McCaffree recommended the department beef up
oversight of the feedlot and install a full-time inspector who could
oversee not just branding and general compliance but the comings and
goings of horses from out of state and keep track of stolen horse
reports.
"I think (a full-time inspector) would pay
his wages in horse inspections," McCaffree wrote.
Part-time inspections
The department can't afford to hire a full-time
inspector for the Bar S, Bridges said. A department investigator may
visit the Bar S once every month or two, but the department relies
mostly on Mike Hayes, a business owner in Valier who works part time
inspecting the horses. As payment, Hayes gets to keep the inspection
fees charged to the Bar S: $6 a head for the first 10 horses and $3
a head after that.
Hayes declined to speak to the Tribune about the
Bar S. McCaffree, who's based in Kalispell, referred questions to
the Helena office. Elings did not return phone calls.
Even though dozens of horses died in the 2002
storm, Toole County Attorney Merle Raph filed just five animal
cruelty charges against the feedlot. He wasn't certain conditions at
the feedlot could be blamed for all of the deaths, he said.
Solberg wasn't charged.
At the time the charges were filed, Montana's
animal cruelty law set forth a maximum of six months in jail and a
$500 fine for each guilty count. Because the Bar S is a corporation,
however, no one will go to jail if a guilty verdict is handed down,
Raph said. He said the feedlot would likely be fined $500 or so.
Improvements made
To some extent, the charges served as a wake-up
call. In the 14 months since they were filed, the Bar S reduced the
number of animals at the feedlot to a maximum of 1,500, Kropius
said.
Veterinarian Clark said the Bar S now employs
three or four workers to shovel out manure and give better medical
care to ailing horses. Kropius said the feedlot always had three
workers, but that the new crew works harder than the old one.
Shelby resident Don Donahue now manages the
operation.
"They're just doing a better job of keeping
things in repair," Clark said.
It was Clark, incidentally, who blew the whistle
on the Bar S after the torrential rainstorm. He said he didn't
realize the feedlot would face animal cruelty charges as a result.

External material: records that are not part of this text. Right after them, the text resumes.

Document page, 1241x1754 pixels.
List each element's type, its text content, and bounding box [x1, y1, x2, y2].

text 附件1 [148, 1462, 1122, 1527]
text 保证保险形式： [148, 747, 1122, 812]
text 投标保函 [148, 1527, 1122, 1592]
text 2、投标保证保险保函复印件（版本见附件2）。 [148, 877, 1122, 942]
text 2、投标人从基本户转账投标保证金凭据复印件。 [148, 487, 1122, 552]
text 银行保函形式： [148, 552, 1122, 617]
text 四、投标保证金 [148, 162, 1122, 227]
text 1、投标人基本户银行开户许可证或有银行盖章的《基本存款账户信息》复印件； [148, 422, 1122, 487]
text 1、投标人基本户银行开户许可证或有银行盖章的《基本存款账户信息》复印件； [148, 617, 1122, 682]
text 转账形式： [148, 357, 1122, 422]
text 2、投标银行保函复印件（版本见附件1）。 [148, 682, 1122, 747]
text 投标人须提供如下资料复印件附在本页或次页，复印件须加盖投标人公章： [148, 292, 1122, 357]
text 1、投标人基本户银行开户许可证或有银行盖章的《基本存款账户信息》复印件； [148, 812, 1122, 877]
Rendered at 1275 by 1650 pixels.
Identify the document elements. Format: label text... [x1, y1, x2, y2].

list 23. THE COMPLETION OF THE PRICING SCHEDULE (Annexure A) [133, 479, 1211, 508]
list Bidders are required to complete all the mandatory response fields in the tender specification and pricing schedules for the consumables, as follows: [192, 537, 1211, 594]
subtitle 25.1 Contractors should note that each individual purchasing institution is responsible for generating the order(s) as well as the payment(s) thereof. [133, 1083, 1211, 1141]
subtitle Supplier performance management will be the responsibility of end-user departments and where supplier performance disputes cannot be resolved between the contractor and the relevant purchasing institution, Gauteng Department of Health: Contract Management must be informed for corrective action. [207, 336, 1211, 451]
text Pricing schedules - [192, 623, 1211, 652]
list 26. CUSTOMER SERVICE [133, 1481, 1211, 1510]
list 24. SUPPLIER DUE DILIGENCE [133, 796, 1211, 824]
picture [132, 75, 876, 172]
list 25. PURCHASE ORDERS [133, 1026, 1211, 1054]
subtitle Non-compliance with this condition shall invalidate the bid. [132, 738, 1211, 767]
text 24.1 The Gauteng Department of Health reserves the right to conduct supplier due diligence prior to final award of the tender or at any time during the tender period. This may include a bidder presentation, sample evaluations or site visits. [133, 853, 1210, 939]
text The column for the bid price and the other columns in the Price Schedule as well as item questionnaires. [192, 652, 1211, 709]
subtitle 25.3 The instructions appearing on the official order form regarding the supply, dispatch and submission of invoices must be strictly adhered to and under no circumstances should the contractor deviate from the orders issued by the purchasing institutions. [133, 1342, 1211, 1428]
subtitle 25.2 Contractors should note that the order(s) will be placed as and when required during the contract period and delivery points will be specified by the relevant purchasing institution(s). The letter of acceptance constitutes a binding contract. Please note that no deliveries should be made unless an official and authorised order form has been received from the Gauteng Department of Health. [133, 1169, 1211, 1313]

"They just needed to know that somebody was
watching," Clark said.
He said the problem really begins at livestock
auctions, where blind and seriously ill horses that should have been
turned away are allowed in the sale ring.
Once they arrive at the Bar S, "either we put
'em down or send 'em up and get 'em destroyed," Clark said.
"I send horses up north that will be put down in 72
hours."
He's sold a few horses of his own to the Bar S, he
said, but only when a truck is ready and waiting to head for the
border.
"I've never knowingly left one in the
feedlot. That's just personal," Clark said.